Rose wines are the Rodney Dangerfield of the wine world. Does anyone give them respect? When I first joined my wine tasting group in the mid 90’s, there were some that seemed to, because we actually had aged rose’s show up in our Friday night tastings. But then they were brought by he same people who were aging Beaujolais Noveau who, fortunately have since ceased and desisted. We hardly ever get a rose in our main wine group.
For those familiar with it, rose wine is a great summer sipping drink. Uncork and guzzle. Light in alcohol, unchallenging in flavor and complexity, just a pleasant, mindless experience. I was thus taken aback when George Heron, the leader of my second wine group, suggested a rose tasting for a mid-July themed event, in honor of the summer. I was not surprised by the season, but rather with the fact that we would be trating these wines seriously and in par with the likes of Bordeaux, Pinot Noir, and various other noteworthy varietals we seriously evaluate at George’s house.
And so we ended with a hodge-podge of BYOB bottles that night, as you see on the top right picture. They were all domestic except for a St Emillion Rose I brought from K&L (09 Pavie Macquin, $ 9) which made a mediocre showing. The others included one local bottle (09 St. Amant Barbera), and three from the Sonoma region (09 Foppiano Petite Syrah & Pinot Nr, 09 Merriam, NV Forth). They were, well, what can I say? Roses! Pleasant but undistinguished. Nice summer drinks, most of them cheap.
The tasting was blind and one bottle stood out as though it was a color movie in a bunch of black & whites.

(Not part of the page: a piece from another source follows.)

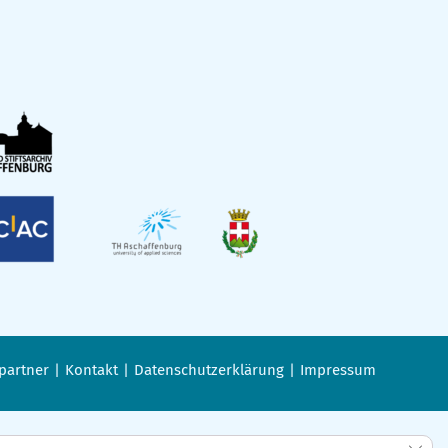
partner
Kontakt
Datenschutzerklärung
Impressum
GDPR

It was a pleasantly prominent floral character that distinguished this wine from the rest. We all loved it except for George (but then this is not unusual; George’s palate, well trained as it is, tends to be quite eccentric and warped like the rest of his personality). Guess what it was?
09 Heitz Cellars Grigolino rose!
This is an old classic standby that we have all consumed, – guzzled is more like it -, for over a decade. It used to retail for around $ 7 per bottle when I discovered it. Nowadays it is in the vicinityof $12. Not a summer has gone by in the last 15 years that we have not collectively consumed many cases of this wine.
Grignolino is an Italian grape grown in the northern Piedmont region, and in its red form makes an intensely floral, fruity wine with citrusy characters. My M.O. for identifying this wine in blind tastings is that it is a red wine that has white wine flavors and characters. Heitz Cellars, a venerable winery in the Napa Valley, better known worldwide for their classic Cabarnet Sauvignons, has been making Grignolino both in its red and rose forms since their inception in 1961. And their rose remains a favorite among those familiar with it.
It was interesting that without guessing what it was, we all levitated towards the Heitz as the most distinguished rose among the bunch we tasted. I suppose maybe we are all conditioned to like it. But then maybe not. Maybe it is unique and seductive, and a notch above other wines in its otherwise poorly respected category. And it is cheap to boot.